● **Task statement**
Find the word "knife" in the data, then copy each line where it is found.

● **The data**

■ ■ ■ ■ ■ ■ ■

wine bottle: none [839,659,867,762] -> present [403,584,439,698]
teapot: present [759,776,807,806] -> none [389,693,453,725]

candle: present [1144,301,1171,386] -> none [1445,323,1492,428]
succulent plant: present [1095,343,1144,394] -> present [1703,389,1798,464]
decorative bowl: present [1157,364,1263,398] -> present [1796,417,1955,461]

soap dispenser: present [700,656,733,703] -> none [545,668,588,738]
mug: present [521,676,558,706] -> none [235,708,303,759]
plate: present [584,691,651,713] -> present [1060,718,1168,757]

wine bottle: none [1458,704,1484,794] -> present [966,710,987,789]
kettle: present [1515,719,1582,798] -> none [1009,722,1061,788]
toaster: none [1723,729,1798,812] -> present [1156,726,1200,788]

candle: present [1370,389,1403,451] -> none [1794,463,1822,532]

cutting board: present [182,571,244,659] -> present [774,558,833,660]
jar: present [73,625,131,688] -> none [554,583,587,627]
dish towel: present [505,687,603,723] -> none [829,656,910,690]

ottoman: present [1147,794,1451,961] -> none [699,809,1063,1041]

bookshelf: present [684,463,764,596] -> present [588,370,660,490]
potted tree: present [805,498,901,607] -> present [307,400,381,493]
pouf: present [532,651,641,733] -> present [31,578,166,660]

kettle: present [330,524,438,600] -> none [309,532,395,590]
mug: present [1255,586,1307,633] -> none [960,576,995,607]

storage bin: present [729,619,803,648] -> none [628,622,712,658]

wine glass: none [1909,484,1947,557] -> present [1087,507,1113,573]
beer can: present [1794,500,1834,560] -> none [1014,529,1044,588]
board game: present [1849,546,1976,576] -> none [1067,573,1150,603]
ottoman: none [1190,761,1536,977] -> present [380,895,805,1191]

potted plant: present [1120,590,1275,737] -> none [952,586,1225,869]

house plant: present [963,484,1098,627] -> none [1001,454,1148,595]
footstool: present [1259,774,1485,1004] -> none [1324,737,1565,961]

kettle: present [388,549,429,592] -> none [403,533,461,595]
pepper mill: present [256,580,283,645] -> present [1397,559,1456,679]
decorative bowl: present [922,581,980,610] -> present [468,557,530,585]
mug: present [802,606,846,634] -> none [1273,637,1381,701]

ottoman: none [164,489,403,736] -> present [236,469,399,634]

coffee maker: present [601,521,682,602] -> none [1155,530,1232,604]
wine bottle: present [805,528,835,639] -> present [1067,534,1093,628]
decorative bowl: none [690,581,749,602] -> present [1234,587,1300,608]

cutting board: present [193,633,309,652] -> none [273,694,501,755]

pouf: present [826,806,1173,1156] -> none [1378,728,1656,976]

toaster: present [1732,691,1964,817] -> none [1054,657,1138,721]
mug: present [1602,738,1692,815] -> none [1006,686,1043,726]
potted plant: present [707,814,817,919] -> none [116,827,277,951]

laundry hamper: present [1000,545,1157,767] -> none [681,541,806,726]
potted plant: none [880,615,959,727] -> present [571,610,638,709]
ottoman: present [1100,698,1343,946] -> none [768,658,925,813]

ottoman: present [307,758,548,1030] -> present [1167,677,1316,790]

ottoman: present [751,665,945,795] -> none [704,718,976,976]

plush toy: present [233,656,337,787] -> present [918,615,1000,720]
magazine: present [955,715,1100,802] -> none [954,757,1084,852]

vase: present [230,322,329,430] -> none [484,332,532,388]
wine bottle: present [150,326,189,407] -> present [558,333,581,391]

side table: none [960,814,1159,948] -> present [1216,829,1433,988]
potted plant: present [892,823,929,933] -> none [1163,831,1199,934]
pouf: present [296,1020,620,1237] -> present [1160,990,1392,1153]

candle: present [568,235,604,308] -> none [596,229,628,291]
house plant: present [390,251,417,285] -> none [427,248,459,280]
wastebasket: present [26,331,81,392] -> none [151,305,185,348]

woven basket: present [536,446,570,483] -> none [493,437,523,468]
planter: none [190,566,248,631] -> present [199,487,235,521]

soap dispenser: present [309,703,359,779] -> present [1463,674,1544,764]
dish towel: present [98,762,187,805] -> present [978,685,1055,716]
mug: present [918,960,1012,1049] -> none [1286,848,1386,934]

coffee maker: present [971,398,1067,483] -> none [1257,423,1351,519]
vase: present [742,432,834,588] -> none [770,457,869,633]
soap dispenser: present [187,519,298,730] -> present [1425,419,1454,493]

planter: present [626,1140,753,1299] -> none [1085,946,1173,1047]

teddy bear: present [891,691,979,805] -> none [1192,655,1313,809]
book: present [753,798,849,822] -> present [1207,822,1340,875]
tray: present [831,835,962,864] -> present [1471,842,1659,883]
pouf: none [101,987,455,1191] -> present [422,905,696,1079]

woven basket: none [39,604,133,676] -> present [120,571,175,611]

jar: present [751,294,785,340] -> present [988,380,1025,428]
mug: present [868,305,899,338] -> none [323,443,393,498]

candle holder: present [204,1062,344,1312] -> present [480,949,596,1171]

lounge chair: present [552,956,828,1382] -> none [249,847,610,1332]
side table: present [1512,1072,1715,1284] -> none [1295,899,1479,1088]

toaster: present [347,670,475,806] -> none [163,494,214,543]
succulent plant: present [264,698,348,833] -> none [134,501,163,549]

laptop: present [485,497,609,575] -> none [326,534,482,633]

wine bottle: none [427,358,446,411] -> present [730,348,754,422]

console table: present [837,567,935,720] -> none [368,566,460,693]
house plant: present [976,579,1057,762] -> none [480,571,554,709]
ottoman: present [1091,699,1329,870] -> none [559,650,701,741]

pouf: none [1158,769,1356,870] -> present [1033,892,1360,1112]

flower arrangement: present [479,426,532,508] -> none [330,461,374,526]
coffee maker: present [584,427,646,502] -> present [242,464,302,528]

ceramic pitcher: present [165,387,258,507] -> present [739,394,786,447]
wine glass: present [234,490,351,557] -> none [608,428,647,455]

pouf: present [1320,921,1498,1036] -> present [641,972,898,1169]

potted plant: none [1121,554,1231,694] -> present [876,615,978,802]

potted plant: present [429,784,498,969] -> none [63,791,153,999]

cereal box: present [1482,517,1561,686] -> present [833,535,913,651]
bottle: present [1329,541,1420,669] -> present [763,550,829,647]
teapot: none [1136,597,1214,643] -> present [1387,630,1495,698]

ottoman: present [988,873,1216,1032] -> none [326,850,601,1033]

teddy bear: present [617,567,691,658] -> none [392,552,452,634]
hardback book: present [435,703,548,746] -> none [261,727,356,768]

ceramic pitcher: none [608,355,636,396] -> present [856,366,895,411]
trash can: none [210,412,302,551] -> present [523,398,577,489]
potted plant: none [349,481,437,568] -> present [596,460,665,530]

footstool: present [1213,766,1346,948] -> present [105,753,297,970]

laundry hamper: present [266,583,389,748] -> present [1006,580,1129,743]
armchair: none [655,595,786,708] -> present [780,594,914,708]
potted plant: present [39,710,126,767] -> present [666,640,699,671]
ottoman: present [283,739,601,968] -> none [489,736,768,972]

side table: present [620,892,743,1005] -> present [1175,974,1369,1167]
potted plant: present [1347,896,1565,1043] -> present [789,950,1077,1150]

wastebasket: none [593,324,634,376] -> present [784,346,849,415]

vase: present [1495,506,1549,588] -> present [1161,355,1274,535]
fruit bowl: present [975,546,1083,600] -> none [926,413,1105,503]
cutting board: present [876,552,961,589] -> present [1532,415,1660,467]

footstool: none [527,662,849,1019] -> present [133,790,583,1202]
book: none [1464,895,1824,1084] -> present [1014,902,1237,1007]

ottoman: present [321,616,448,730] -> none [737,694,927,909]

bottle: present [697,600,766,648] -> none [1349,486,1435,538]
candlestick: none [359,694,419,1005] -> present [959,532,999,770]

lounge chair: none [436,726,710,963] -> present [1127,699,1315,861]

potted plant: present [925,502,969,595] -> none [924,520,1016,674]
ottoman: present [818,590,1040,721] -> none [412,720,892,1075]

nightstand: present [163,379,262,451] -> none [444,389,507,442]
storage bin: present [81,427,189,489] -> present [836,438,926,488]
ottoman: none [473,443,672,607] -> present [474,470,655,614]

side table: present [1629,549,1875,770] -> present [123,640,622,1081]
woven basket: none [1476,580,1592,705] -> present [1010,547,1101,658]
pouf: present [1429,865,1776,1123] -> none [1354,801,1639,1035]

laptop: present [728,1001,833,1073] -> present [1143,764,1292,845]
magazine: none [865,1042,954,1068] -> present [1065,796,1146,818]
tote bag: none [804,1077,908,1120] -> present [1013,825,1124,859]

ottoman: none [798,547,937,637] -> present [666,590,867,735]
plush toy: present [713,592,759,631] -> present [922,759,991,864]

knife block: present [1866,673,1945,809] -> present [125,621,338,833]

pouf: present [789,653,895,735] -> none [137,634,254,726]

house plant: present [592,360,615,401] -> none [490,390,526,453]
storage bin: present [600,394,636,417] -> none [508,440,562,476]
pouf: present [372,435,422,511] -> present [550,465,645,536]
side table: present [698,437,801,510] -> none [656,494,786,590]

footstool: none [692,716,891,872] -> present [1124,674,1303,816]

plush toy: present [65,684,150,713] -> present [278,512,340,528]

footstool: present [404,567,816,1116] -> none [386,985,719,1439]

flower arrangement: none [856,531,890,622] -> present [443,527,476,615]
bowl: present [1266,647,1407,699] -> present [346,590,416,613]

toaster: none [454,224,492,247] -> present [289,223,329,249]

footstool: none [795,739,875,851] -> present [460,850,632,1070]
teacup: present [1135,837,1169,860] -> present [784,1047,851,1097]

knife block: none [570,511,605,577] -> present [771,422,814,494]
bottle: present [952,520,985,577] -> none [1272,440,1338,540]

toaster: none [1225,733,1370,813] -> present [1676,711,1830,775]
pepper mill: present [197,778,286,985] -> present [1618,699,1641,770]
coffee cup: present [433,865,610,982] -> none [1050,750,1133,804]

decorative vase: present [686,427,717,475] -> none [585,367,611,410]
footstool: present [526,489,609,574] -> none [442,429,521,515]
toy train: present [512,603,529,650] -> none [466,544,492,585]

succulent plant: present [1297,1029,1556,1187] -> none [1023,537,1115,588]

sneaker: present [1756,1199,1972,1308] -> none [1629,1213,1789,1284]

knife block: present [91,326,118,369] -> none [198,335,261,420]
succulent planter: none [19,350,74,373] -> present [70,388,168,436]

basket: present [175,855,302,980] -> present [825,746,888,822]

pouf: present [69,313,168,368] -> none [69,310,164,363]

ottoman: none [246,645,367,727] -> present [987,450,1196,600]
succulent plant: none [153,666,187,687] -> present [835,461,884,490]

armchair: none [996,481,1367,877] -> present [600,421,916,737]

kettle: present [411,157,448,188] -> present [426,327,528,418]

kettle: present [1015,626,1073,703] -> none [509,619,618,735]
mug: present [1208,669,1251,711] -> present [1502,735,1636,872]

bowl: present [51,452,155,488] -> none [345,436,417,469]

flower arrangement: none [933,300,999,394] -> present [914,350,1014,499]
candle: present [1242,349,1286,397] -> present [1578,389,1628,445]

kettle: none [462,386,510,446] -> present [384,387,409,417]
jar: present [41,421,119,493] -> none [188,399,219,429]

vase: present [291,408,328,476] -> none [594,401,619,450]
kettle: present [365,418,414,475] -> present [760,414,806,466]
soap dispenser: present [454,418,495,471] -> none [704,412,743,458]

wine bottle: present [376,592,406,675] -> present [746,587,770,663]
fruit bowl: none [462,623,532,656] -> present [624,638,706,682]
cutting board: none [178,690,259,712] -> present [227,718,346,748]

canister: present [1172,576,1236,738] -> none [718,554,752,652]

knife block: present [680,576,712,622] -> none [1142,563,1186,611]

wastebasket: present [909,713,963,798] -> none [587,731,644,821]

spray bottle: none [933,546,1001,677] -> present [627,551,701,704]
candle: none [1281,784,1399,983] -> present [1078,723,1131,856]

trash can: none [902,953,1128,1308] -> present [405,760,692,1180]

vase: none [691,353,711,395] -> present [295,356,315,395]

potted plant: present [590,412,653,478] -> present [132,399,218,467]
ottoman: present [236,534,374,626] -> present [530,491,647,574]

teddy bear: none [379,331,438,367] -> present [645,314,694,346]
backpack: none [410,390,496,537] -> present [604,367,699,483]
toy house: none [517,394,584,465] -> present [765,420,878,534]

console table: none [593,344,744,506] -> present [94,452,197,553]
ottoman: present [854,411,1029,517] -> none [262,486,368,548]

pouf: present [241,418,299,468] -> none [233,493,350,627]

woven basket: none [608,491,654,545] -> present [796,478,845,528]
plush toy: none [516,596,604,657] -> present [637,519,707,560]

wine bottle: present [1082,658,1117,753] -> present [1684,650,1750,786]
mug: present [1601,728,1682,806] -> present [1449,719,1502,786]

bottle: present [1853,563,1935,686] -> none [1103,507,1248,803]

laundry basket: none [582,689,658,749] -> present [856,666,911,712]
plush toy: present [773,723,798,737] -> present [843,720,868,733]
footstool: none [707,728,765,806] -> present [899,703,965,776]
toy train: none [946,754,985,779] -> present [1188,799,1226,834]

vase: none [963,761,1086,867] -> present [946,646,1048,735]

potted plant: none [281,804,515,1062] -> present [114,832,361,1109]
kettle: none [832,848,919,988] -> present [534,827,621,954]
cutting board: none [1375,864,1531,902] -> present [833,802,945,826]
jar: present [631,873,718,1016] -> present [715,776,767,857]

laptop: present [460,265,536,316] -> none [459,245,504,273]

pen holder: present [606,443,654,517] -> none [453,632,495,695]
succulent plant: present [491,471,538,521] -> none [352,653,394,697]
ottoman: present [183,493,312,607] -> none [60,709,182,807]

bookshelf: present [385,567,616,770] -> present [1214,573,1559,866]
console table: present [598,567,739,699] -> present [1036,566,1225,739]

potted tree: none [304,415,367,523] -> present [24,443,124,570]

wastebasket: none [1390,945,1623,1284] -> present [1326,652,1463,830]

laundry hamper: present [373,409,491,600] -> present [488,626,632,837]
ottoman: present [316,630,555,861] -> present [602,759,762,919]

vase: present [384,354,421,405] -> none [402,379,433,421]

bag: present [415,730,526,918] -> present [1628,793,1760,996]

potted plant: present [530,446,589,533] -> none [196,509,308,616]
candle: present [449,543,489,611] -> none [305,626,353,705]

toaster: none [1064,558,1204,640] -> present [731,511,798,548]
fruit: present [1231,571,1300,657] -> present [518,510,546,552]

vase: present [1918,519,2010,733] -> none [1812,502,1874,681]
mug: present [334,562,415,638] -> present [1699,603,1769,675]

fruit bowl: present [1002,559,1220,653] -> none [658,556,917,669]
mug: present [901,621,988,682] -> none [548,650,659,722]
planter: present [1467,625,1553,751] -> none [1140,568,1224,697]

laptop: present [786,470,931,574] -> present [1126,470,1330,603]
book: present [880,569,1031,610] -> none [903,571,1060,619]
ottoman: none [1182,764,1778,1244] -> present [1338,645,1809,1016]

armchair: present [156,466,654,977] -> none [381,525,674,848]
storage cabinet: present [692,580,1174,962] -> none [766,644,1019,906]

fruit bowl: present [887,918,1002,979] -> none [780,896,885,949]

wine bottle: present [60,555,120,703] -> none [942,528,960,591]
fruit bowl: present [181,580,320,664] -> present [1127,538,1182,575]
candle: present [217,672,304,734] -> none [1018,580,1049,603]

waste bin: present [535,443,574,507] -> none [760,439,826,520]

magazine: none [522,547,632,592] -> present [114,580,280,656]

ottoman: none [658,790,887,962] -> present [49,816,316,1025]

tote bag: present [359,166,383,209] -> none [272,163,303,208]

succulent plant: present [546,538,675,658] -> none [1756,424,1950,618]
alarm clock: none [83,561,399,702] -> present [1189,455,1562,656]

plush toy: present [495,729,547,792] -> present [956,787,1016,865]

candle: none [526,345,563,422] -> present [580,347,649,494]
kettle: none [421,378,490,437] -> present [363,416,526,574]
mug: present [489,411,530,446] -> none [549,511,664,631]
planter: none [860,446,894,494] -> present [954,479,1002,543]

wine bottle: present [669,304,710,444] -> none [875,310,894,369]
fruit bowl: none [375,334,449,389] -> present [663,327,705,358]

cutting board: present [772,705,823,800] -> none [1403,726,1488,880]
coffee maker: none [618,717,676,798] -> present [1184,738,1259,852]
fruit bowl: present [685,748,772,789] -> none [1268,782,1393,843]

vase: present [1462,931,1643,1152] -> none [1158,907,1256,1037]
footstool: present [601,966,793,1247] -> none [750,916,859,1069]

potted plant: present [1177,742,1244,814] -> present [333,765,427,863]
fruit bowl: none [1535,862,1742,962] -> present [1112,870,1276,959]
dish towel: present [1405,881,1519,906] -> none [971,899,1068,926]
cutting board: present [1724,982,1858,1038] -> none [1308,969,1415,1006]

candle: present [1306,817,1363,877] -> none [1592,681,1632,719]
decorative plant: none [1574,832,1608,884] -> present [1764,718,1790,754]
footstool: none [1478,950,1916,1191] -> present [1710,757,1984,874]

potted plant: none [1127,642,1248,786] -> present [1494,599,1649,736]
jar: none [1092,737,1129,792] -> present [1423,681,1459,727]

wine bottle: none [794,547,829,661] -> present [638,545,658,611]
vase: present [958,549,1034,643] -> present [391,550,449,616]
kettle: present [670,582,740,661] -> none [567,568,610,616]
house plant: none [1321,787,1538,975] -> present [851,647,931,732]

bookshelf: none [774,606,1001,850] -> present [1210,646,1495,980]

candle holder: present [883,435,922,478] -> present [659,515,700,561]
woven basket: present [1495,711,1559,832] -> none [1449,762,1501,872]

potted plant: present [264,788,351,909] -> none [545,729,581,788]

■ ■ ■ ■ ■ ■ ■

● **Result of this exercise**
knife block: present [1866,673,1945,809] -> present [125,621,338,833]
knife block: none [570,511,605,577] -> present [771,422,814,494]
knife block: present [91,326,118,369] -> none [198,335,261,420]
knife block: present [680,576,712,622] -> none [1142,563,1186,611]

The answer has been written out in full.